# ABOUT THIS EXERCISE:
Rewrite the lines below as a numbered list, leaving out the blank lines and the pictures.

# DATA SHOWN:
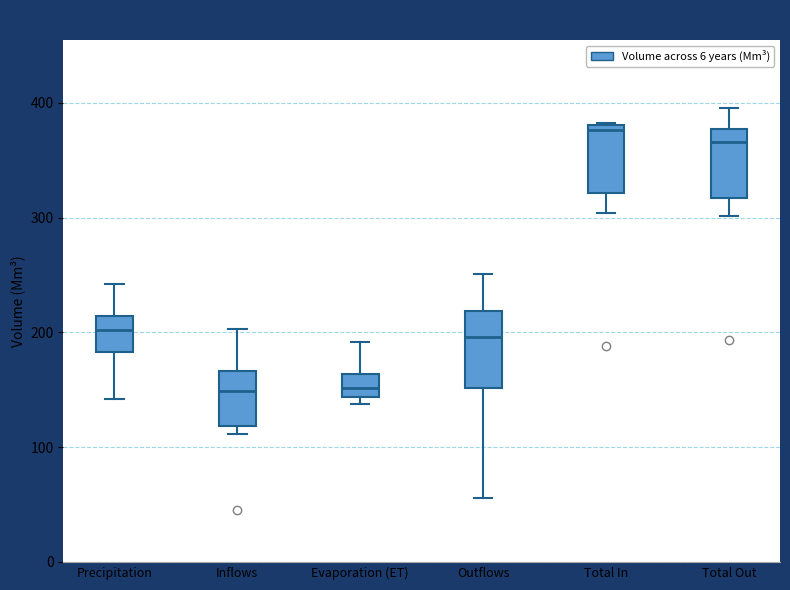

Reading left to right, read every box against the y-axis: the position of its median line, the range the box covers, and the ends of its whiskers. The values are not printed on the chart, so give them approximately, as read against the axis.

Precipitation: median 200, box 180 to 210, whiskers 140 to 240
Inflows: median 150, box 120 to 170, whiskers 110 to 200
Evaporation (ET): median 150, box 140 to 160, whiskers 140 (just below the box's lower edge) to 190
Outflows: median 200, box 150 to 220, whiskers 60 to 250
Total In: median 380 (just below the box's upper edge), box 320 to 380, whiskers 300 to 380
Total Out: median 370, box 320 to 380, whiskers 300 to 400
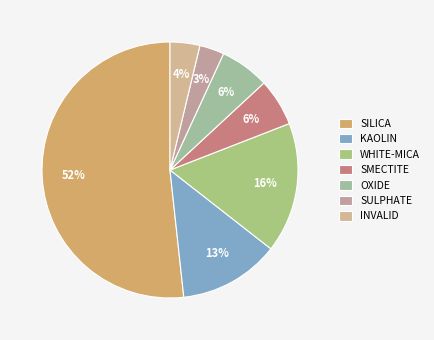

How many slices are in this pie chart?

7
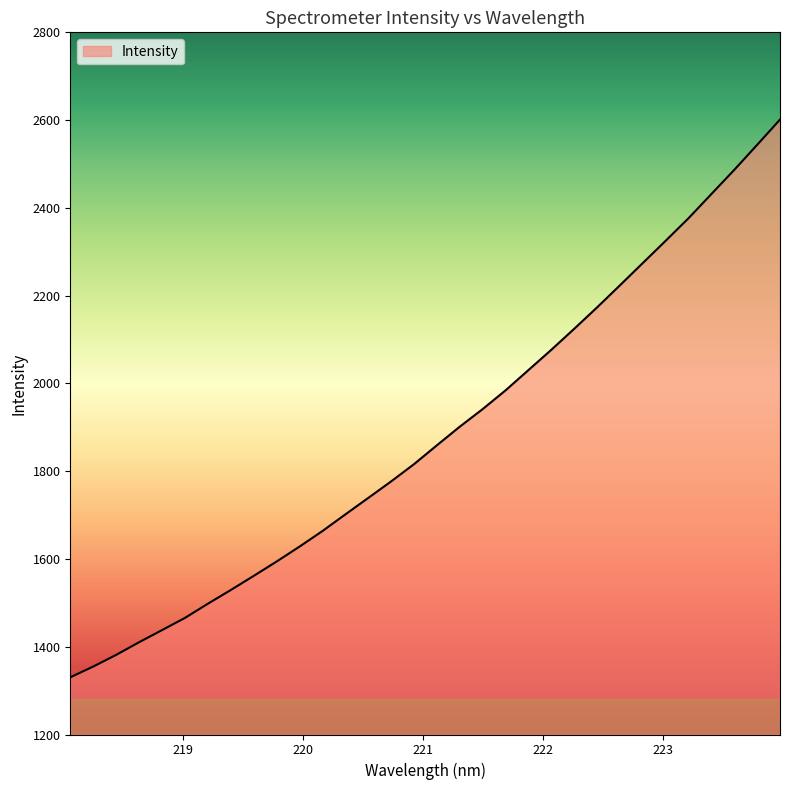

What is the difference between the maximum and minimum values?

1270.9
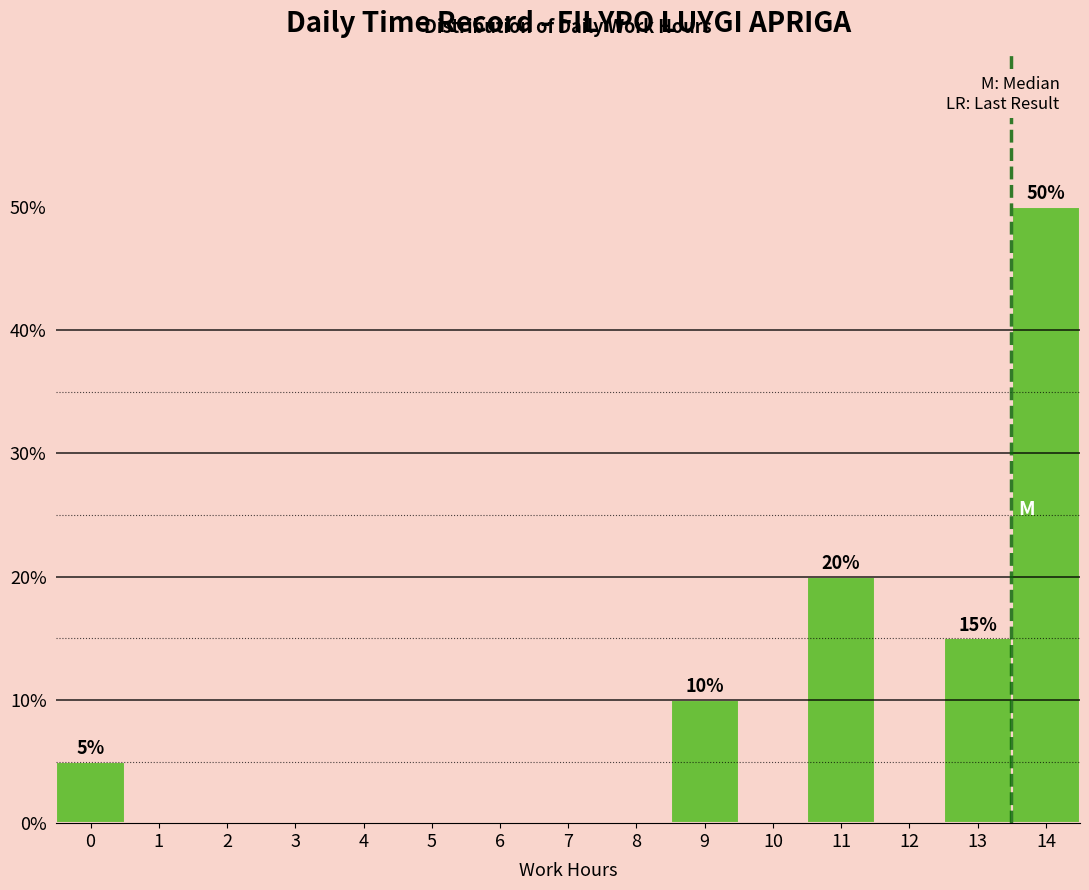

Reading left to right, transcribe all the data shown in this chart.

0=5	1=0	2=0	3=0	4=0	5=0	6=0	7=0	8=0	9=10	10=0	11=20	12=0	13=15	14=50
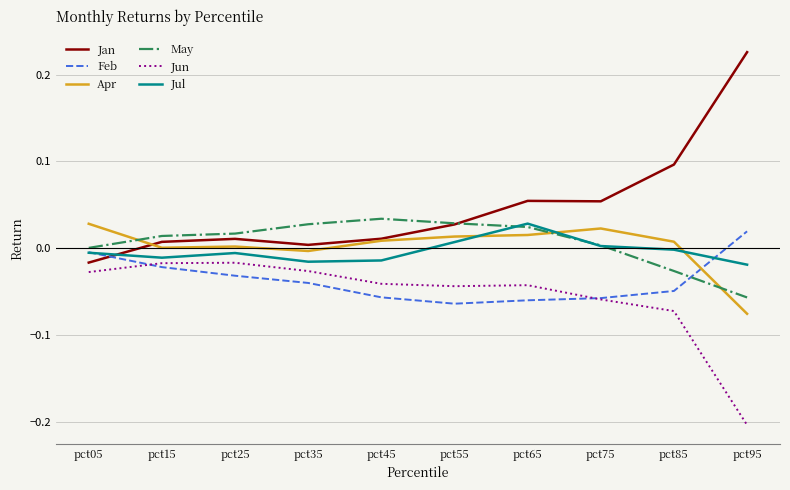

At which label does Jan reach its peak?

pct95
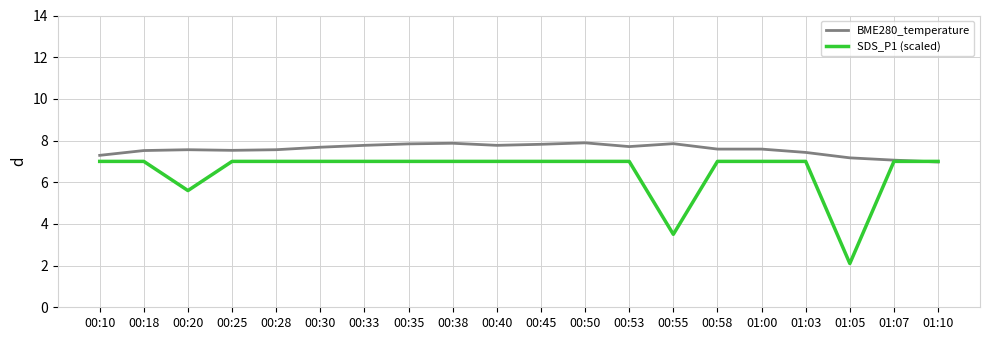

At how many categories does at least one series exceed 3?

20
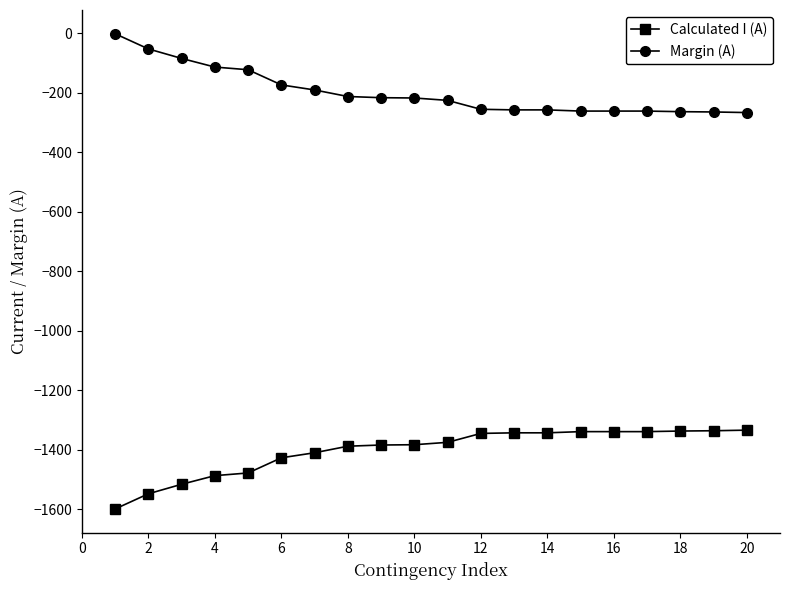

What is the difference between the maximum and second lowest values in the Margin (A) series?

263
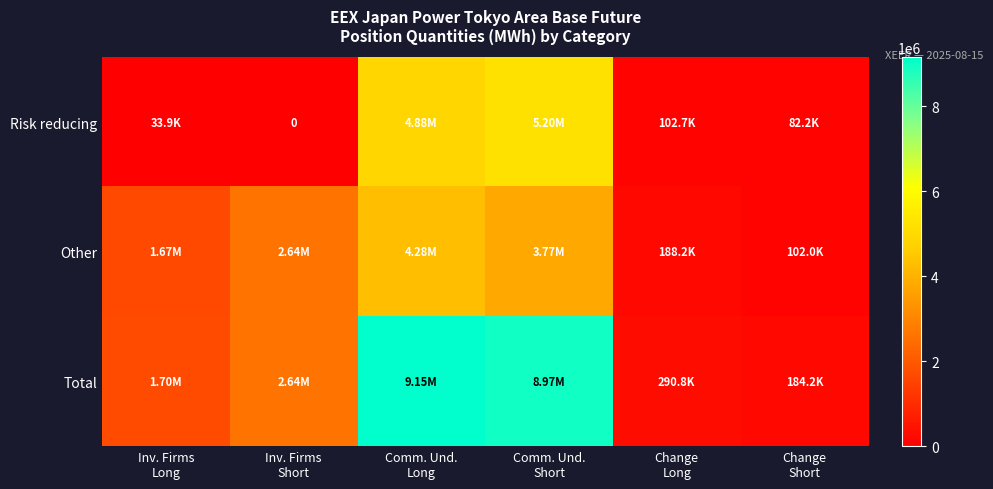

Is it true that Other equals 2684937.5 at Inv. Firms Long?

False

# SOLUTION:
1. Reading left to right, read every box against the y-axis: the position of its median line, the range the box covers, and the ends of its whiskers. The values are not printed on the chart, so give them approximately, as read against the axis.
2. Precipitation: median 200, box 180 to 210, whiskers 140 to 240
3. Inflows: median 150, box 120 to 170, whiskers 110 to 200
4. Evaporation (ET): median 150, box 140 to 160, whiskers 140 (just below the box's lower edge) to 190
5. Outflows: median 200, box 150 to 220, whiskers 60 to 250
6. Total In: median 380 (just below the box's upper edge), box 320 to 380, whiskers 300 to 380
7. Total Out: median 370, box 320 to 380, whiskers 300 to 400
8. How many slices are in this pie chart?
9. 7
10. What is the difference between the maximum and minimum values?
11. 1270.9
12. Reading left to right, transcribe all the data shown in this chart.
13. 0=5	1=0	2=0	3=0	4=0	5=0	6=0	7=0	8=0	9=10	10=0	11=20	12=0	13=15	14=50
14. At which label does Jan reach its peak?
15. pct95
16. At how many categories does at least one series exceed 3?
17. 20
18. What is the difference between the maximum and second lowest values in the Margin (A) series?
19. 263
20. Is it true that Other equals 2684937.5 at Inv. Firms Long?
21. False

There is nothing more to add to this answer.